Dot and slot blot hybridization
Abstract: This protocol describes how to prepare a DNA dot blot with a dot blot apparatus and a vacuum manifold. Author: Simon Dawson. Kube, Arun Srivastava; Quantitative DNA slot blot ysis. Dot and Slot Blotting of DNA.See the sample label below for the slot blot assay protocol location of this ati radeon 5770 single slot information.Our results demonstrate the importance of PtCAF-1 for the epigenetic trans-nuclear cross-talk mechanism.

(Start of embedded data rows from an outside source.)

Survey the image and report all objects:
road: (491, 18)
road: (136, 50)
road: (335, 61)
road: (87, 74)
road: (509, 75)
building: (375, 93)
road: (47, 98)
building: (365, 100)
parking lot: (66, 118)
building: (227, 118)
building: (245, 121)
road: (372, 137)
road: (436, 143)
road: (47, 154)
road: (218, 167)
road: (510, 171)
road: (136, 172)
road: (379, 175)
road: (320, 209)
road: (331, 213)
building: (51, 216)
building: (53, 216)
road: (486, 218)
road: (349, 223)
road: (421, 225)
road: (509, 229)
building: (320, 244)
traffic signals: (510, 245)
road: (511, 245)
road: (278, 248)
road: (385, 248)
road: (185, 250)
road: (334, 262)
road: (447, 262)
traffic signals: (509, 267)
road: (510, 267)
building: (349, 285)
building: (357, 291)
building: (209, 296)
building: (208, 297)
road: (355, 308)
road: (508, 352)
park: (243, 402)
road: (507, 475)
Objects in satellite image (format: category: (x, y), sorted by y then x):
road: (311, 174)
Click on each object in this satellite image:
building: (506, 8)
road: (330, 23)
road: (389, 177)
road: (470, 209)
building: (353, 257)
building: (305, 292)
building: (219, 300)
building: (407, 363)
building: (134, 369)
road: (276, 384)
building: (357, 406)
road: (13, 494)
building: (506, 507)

Dna Slot Blot Protocol Test
Often it is informative to quantify the abundance of a certain RNA or DNA in the extracted nucleic acid mixture by dot blot or slot blot hybridization without prior digestion and electrophoresis. In the procedure, the nucleic acid mixture is blotted to a membrane where the hybridization is carried out. The difference between dot and slot blot procedures is in the way that the nucleic acid mixture is blotted onto the membrane. In dot blotting the nucleic acids are blotted as circular blots, whereas in slot blotting they are blotted into rectangular slots (Figure 1). The latter method allows a more precise observation of different hybridization signal intensities. Quantification of a certain RNA/DNA compared with total RNA/DNA can be obtained by hybridization with universal and specific oligonucleotide probes. The relative abundance is calculated by dividing the amount of specific probe bound to a given sample by the amount of hybridized universal probe measured e.g. as fluorescence intensity (fluorescent probes) or counts per minute (radioactively labelled probes).

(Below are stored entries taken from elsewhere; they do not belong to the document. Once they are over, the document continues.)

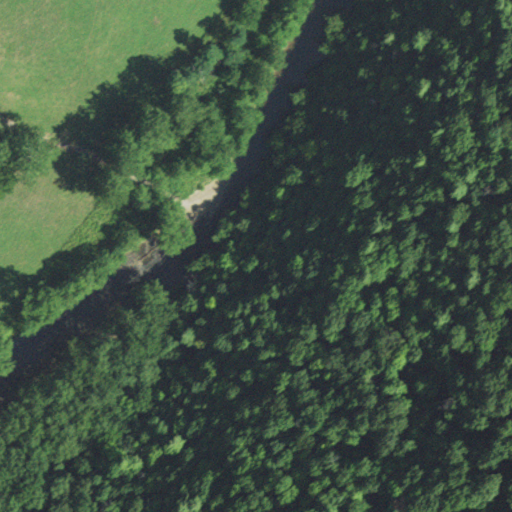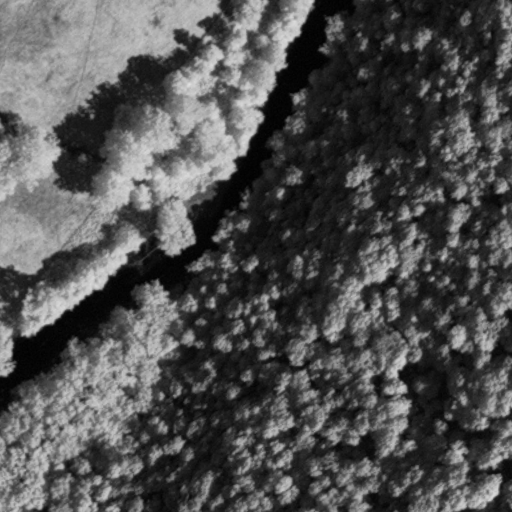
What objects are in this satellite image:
river: (220, 241)
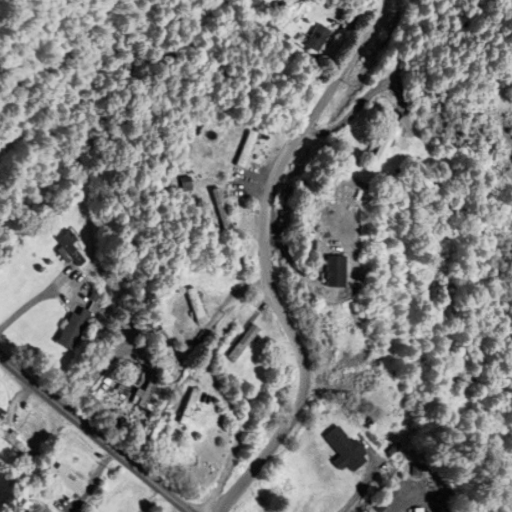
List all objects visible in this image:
building: (323, 38)
building: (389, 147)
building: (250, 150)
building: (227, 211)
road: (268, 259)
building: (343, 270)
building: (200, 305)
building: (83, 323)
building: (248, 343)
building: (204, 411)
road: (73, 416)
building: (22, 446)
building: (348, 448)
building: (67, 480)
road: (170, 493)
road: (359, 493)
road: (399, 505)
building: (431, 510)
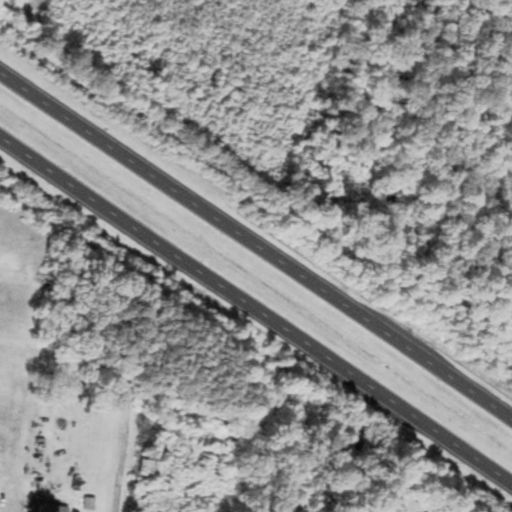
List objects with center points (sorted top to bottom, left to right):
road: (256, 246)
road: (256, 312)
building: (157, 461)
building: (49, 508)
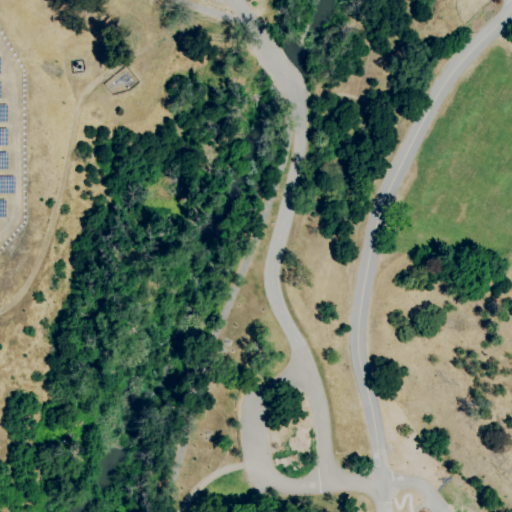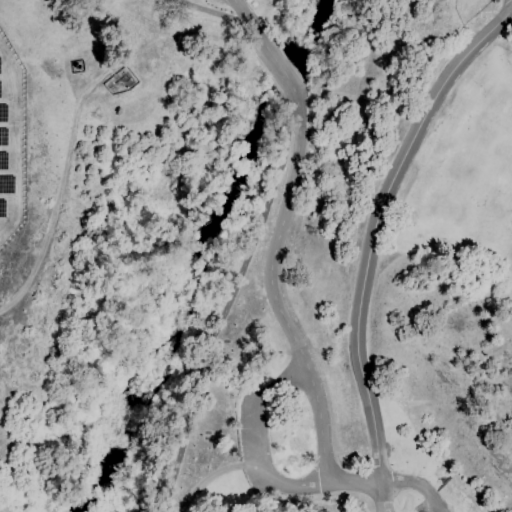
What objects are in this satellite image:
parking lot: (510, 1)
road: (223, 14)
road: (248, 14)
river: (311, 32)
road: (279, 60)
river: (283, 73)
building: (0, 87)
building: (2, 113)
building: (2, 135)
solar farm: (11, 142)
building: (3, 160)
building: (6, 185)
building: (2, 208)
road: (378, 242)
park: (259, 253)
river: (191, 301)
road: (237, 304)
road: (283, 314)
road: (257, 440)
road: (416, 486)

Dna Slot Blot Protocol Igg
Figure 1. Dots and slots in dot and slot blot hybridization, respectively.
Dna Slot Blot Protocol Definition
One should be aware that the data of relative DNA or RNA abundance can not be directly translated into cell numbers. Cells may have different copy numbers of various genes. Moreover, cells of different species have different ribosome contents ranging roughly between 103 and 105 ribosomes per cell. Even for one strain, cellular rRNA contents can vary significantly (at least over one order of magnitude), since they are directly correlated with the growth rate. The relative rRNA abundance should, however, represent a reasonable measurement of the relative physiological activity of the respective population, since it is the product of the number of detected cells and the average rRNA content. This information on the general activity of a given population should not automatically be regarded as an indication of a specific kind of activity. Often, one population has the potential to catalyze different transformations - one genotype is linked to several phenotypes.